__PARTS OF THE EXERCISE__.
a – List every game or film title named in the piece on Stifled.
b – Extend the piece on Stifled with the next part of its text.

__TEXT__.
-- -- --

I woke up in my bed, a vibrant fog surrounding anything outside of my reach. As the alarm sounded to wake up, my sight rippled with visibility – each pulse of the klaxon created a wave of clarity showing a classic room, lined with record player, old-fashioned CRTV, and a seemingly blood-splatted card. As I turned the alarm off, my foreground faded back into fog as it crept up once more.
But the alarm wasn’t the only sound echoing through the house. In a distance, the soft melodies of piano hum through the house giving some dull perception. As I croaked “Hello?” and approached the balcony, I noticed a woman – my wife – deep in concertation while working at the keys. I rushed down the stairs to meet her, but as I turned the corner she vanished… replaced instead by a child’s ragdoll. And as the room fell silent, my vision re-blurred again, losing sight of the piano, the room, and then the doll. “Hello?”
Welcome to Stifled by novice developers Gattai Games – PlayStation VR’s latest game, with the unique spin of echolocation as a primary feature. The focus around a deaf protagonist is far from unheard of, with similar techniques and styles implemented within 2016’s film Hush even this year’s Perception. However, unlike Perception or the other medium’s equivalents, the game takes an experimental edge where players act as the sound with the use of external microphones.
For instance, using the PlayStation camera, I would be wandering around dark sewers of Stifled with the occasional dripping or pipe-clanging illuminating the nearby area. However, whenever I wanted to tempt fate I could give a few clicks, whisper, or – my standard response – screaming a string of expletives. Every time I made a sound, the area around me would be illuminated with a wave of sight, reminiscent of echolocation. Meanwhile, for those not equipped with a microphone, you can simply push a button to make a noise in-game.

-- -- --

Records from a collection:

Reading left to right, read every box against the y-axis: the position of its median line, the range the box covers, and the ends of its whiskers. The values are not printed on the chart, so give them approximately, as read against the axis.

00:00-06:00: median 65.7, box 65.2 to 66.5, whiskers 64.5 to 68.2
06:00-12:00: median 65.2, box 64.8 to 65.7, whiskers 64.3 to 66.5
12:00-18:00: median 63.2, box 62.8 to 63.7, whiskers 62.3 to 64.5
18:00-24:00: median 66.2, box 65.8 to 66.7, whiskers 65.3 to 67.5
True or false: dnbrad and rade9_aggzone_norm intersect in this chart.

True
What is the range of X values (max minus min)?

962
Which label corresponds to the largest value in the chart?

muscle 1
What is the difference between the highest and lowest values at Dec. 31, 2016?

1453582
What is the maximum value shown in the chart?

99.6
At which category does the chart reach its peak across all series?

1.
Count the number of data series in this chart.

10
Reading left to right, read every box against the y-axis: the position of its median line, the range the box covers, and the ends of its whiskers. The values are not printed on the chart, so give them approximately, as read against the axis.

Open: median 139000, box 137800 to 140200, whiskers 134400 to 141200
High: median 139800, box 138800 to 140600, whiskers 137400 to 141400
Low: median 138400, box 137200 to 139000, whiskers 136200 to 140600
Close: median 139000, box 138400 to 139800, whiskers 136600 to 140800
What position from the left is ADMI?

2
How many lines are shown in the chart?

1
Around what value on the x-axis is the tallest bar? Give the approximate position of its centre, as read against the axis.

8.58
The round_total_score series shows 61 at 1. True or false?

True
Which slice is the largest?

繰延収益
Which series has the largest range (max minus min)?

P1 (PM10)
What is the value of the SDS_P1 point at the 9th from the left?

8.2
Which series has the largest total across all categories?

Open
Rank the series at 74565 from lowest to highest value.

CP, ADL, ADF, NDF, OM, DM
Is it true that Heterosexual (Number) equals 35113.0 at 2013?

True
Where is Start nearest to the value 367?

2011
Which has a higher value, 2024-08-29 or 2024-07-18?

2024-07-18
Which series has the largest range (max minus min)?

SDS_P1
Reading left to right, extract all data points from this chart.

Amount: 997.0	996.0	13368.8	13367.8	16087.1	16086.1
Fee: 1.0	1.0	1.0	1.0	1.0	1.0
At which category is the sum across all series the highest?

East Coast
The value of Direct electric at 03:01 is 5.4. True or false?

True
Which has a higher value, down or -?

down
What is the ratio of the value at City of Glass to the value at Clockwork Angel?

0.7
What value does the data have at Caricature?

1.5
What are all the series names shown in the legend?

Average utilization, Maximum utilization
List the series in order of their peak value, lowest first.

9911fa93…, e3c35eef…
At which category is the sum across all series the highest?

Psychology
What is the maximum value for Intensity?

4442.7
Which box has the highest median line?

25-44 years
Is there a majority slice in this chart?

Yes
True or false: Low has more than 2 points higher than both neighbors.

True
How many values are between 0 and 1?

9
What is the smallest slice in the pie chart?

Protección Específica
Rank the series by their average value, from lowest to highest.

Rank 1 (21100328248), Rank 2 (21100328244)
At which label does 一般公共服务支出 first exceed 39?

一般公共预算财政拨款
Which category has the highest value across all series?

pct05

-- -- --

__YOUR WRITTEN ANSWERS__.
a – Stifled, Hush, Perception

b –
Of course, this mechanic isn’t the solution for every situation. While you are trying to find yourself literally in the world and in the amnesiatic storyline, you are being stalked by horrifying creatures that look like a mix between Five Nights at Freddy’s animatronics and Sid’s toys from the original Toy Story. And as you make sound – whether it is cursing or even the slight movements in-game – the world will illuminate with a deep red, a piercing scream, and the enemy will charge for you.
Stifled‘s balance between risk and reward on making these movements and sounds is typically satisfying. You never know what is a foot in front of you, which is legitimately terrifying and the only way to find out is via a gameplay mechanic that draws in foes.
More captivating than the gameplay mechanic is the smart auditory and level design peppered throughout Stifled. In a game where you are enveloped in complete darkness, it is amazing how little you get lost. While everyone will likely stumble and lose themselves once or twice in the three to four-hour experience, slight visual cues as well as the occasional drop of water, shriek of something terrifying in the distance, or ruffling of leaves will point you in the direction you should be heading.
While both the actual functionality and level design for the game are brilliantly conceived, in action the game falls far from expectations. Or perhaps, too close to the indie survival-horror trope expectations of anyone who has touched games like Outlast or Slender in the last decade. Fact of the matter is, Stifled often feels a little too close to the chest, often feeling beat-for-beat like a game from yesteryear.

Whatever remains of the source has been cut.